Stored entries:

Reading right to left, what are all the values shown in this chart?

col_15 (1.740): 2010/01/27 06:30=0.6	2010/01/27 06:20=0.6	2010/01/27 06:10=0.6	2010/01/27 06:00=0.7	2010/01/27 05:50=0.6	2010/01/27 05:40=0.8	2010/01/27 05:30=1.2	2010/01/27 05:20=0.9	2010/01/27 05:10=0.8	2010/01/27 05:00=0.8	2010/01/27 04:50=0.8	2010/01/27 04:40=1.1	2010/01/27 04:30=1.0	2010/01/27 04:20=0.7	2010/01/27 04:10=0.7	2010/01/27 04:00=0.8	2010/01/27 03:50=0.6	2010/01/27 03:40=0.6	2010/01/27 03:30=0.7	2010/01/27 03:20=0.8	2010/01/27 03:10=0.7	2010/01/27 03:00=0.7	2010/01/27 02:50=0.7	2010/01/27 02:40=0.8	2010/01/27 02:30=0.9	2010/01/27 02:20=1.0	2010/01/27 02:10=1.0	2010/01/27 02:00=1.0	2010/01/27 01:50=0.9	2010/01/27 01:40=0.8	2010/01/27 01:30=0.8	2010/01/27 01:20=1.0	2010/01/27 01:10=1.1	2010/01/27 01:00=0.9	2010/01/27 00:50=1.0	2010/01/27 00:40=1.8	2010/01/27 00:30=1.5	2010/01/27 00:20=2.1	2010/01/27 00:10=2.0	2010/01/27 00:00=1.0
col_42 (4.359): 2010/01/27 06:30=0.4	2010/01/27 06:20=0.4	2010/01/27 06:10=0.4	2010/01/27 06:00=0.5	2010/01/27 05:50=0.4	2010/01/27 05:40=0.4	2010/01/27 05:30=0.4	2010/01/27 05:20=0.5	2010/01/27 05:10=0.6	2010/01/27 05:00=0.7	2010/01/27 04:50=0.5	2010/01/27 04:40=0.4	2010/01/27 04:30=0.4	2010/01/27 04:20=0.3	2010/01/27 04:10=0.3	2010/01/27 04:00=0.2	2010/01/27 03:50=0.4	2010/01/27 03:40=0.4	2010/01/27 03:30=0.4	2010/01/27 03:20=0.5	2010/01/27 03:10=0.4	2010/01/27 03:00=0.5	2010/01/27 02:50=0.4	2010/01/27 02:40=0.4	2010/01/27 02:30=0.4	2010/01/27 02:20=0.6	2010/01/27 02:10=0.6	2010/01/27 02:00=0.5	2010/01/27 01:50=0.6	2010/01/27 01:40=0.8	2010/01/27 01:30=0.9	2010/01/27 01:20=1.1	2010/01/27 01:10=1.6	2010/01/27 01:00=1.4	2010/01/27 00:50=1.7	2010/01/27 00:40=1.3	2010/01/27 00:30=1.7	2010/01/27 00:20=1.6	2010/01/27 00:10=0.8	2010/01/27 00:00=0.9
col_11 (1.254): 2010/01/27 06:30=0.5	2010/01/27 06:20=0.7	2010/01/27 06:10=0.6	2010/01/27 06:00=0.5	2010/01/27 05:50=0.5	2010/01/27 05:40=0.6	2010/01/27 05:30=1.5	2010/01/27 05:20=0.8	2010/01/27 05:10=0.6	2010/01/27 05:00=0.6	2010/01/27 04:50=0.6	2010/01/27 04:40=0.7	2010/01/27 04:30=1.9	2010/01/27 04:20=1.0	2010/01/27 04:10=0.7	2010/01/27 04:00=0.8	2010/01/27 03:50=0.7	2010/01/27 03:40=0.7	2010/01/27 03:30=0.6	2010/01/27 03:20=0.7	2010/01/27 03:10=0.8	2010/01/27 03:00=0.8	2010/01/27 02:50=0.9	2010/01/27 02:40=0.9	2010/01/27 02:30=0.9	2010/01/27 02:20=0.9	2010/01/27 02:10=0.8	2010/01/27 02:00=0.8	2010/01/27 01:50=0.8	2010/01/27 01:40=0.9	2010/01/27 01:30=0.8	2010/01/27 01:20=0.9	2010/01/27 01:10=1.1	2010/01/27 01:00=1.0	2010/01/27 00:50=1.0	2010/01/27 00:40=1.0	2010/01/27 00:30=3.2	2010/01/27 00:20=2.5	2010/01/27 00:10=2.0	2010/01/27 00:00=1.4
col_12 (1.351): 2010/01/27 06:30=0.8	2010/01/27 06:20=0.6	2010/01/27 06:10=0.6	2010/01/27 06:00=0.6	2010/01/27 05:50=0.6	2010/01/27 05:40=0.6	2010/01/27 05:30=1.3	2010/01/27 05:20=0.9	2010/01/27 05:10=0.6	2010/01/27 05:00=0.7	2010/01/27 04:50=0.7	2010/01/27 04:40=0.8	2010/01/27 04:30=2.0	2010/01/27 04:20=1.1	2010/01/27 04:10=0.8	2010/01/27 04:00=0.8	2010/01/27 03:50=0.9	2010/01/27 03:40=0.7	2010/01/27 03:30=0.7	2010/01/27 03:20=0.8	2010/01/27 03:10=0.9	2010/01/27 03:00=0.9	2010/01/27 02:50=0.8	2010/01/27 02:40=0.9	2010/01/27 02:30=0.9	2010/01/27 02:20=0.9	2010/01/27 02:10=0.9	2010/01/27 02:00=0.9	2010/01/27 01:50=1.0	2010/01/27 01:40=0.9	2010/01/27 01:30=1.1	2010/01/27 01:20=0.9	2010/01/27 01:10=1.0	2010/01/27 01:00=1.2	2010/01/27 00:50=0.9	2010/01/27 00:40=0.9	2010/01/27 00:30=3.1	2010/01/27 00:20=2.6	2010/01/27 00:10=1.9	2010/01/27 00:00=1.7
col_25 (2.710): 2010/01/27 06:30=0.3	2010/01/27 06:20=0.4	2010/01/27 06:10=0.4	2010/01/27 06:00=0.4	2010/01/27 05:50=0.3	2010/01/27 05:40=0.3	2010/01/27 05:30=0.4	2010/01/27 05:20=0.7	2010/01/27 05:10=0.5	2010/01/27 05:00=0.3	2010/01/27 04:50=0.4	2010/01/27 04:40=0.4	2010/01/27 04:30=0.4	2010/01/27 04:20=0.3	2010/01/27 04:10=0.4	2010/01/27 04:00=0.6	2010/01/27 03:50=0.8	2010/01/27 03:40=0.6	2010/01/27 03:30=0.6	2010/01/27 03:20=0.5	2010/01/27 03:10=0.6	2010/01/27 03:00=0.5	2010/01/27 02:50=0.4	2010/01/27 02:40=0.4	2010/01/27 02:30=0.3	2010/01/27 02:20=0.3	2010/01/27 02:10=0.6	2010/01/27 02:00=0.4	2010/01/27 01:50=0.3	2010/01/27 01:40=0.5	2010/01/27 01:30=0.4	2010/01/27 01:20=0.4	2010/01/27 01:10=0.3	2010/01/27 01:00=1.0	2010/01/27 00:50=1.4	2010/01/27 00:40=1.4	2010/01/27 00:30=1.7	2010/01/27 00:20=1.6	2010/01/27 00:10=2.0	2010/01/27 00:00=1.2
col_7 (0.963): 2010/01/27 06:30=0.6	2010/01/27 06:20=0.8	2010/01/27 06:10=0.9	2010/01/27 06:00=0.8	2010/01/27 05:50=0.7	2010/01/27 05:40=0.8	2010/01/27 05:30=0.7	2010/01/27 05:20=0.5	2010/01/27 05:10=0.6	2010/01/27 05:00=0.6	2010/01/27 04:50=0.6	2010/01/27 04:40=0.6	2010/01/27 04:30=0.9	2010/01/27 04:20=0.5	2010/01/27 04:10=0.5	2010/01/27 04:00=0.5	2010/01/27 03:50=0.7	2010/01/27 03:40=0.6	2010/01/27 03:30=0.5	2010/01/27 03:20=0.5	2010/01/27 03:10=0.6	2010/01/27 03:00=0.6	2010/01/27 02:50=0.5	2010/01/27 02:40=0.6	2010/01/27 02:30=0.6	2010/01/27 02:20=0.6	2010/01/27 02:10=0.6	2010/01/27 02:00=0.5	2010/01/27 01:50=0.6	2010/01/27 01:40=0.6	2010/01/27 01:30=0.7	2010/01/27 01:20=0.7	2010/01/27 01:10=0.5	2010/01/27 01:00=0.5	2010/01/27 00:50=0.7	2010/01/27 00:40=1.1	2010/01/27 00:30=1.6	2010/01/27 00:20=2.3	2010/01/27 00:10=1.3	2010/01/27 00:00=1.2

• _Work order_: Extract every line of the stored entries that contains the string "right". Case counts.

• _Result of the exercise_:
Reading right to left, what are all the values shown in this chart?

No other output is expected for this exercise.